▶ **TAREAS DEL EJERCICIO**
1. Devuelve el fragmento del texto sobre las plantas que va desde "Cuando las semillas" hasta "tipos de frutos.", este último incluido.
2. Responde a estas preguntas sobre el texto de las plantas:
(a) ¿Qué recogen las raíces?
(b) ¿Qué les pasa a los pétalos de la flor cuando las semillas crecen?
(c) ¿En qué se transforman los abultamientos?
3. Prolonga el texto sobre las plantas a partir de donde termina.

Durante el verano, todas las plantas trabajan para vivir y para dar lugar a otras nuevas vidas. Sus raíces recogen agua. Sus hojas elaboran alimentos. Sus flores producen semillas.
Cuando las semillas crecen, los pétalos de la flor se marchitan y caen. Muy pronto, de la flor no quedará más que un pequeño abultamiento en el que las semillas se van desarrollando.
A medida que transcurren los días cálidos, estos abultamientos cambian. Y lo hacen de distinta manera según la clase de planta. Se transforman en bayas, en nueces o en otros tipos de frutos.

▶ **INFORMACIÓN REGISTRADA**
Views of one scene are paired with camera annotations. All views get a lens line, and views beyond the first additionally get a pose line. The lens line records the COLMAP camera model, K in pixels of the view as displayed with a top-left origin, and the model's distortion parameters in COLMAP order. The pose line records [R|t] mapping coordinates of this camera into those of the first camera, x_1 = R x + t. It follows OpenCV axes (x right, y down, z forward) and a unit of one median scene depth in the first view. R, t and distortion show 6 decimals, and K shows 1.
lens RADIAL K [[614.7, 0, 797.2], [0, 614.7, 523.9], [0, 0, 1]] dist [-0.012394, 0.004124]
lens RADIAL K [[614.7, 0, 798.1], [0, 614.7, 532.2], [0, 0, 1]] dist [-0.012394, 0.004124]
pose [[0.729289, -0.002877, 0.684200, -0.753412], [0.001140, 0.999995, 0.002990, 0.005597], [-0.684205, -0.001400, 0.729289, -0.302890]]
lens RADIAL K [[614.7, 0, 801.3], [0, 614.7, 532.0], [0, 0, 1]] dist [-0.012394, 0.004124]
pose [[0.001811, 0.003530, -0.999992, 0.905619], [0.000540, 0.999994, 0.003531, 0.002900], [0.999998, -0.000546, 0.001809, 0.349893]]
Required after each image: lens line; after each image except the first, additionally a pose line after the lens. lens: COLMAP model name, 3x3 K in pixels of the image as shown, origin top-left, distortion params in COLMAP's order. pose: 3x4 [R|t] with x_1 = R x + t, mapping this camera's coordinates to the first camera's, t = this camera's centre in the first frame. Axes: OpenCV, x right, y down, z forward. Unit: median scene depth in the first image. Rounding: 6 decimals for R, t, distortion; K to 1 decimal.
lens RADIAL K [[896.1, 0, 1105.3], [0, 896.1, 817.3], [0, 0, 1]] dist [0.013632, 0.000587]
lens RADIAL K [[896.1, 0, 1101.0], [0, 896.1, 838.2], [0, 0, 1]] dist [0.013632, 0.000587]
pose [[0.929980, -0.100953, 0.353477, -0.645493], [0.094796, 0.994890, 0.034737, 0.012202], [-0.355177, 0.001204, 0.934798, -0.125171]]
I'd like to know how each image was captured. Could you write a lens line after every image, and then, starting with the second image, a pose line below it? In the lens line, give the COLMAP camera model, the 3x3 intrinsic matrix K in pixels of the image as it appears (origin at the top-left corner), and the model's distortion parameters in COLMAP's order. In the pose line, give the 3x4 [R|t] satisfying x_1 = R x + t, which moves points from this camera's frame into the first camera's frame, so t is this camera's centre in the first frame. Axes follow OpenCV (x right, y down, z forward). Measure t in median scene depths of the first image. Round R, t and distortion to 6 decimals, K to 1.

▶ **LISTA DE RESPUESTAS**
1.
Cuando las semillas crecen, los pétalos de la flor se marchitan y caen. Muy pronto, de la flor no quedará más que un pequeño abultamiento en el que las semillas se van desarrollando.
A medida que transcurren los días cálidos, estos abultamientos cambian. Y lo hacen de distinta manera según la clase de planta. Se transforman en bayas, en nueces o en otros tipos de frutos.

2.
(a) Agua.
(b) Se marchitan y caen.
(c) En bayas, en nueces o en otros tipos de frutos.

3.
Estas semillas se irán de viaje. Algunas flotarán en el aire. Otras, provistas de púas, se pegarán en el pelo de los animales. Algunas llegarán a lugares lejanos, transportadas por los pájaros y demás animales que comieron los frutos que albergaban las semillas. En cada una de éstas, una pequeña planta espera la llegada de la primavera para empezar a vivir.
Cuando las plantas producen semillas, los animales tienen suerte. Muchas semillas —bayas, vainas y frutos-son un excelente manjar. Los animales, que han estado durmiendo todo el invierno, se recuperarán ahora de su largo sueño. Otros llenarán sus casas subterráneas de alimentos para el invierno.